[TASK BRIEF] Gather every line in the records that contains the word "viatjarà", matching case exactly.

[PROVIDED DATA]

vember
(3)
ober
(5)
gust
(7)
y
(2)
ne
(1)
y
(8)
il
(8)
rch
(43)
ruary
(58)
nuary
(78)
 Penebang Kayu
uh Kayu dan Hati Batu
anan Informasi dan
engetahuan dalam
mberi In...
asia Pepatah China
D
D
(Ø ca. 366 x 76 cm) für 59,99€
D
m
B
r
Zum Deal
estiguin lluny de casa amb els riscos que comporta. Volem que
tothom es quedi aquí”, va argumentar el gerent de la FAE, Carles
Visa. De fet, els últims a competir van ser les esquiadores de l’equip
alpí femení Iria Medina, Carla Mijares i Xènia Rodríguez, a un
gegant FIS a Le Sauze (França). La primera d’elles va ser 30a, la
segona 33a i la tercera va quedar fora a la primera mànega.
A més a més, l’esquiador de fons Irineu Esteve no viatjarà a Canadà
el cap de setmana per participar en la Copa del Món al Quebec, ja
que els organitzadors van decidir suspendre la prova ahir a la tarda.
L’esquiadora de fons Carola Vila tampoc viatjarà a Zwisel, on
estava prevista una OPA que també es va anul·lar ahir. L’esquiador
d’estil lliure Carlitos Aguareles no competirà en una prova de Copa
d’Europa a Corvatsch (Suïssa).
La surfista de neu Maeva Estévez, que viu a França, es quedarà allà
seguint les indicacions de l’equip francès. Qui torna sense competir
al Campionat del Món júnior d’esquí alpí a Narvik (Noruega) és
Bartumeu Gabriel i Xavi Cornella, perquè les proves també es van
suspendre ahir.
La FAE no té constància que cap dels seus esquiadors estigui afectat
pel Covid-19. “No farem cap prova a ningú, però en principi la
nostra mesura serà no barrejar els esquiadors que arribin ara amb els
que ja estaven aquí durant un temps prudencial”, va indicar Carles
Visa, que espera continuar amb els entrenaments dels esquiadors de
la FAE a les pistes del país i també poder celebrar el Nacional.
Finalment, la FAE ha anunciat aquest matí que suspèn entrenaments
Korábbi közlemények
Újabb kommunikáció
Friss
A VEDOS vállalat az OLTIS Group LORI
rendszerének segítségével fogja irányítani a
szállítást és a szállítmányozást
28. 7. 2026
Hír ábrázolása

[RESPONSE TO THIS EXERCISE]
A més a més, l’esquiador de fons Irineu Esteve no viatjarà a Canadà
L’esquiadora de fons Carola Vila tampoc viatjarà a Zwisel, on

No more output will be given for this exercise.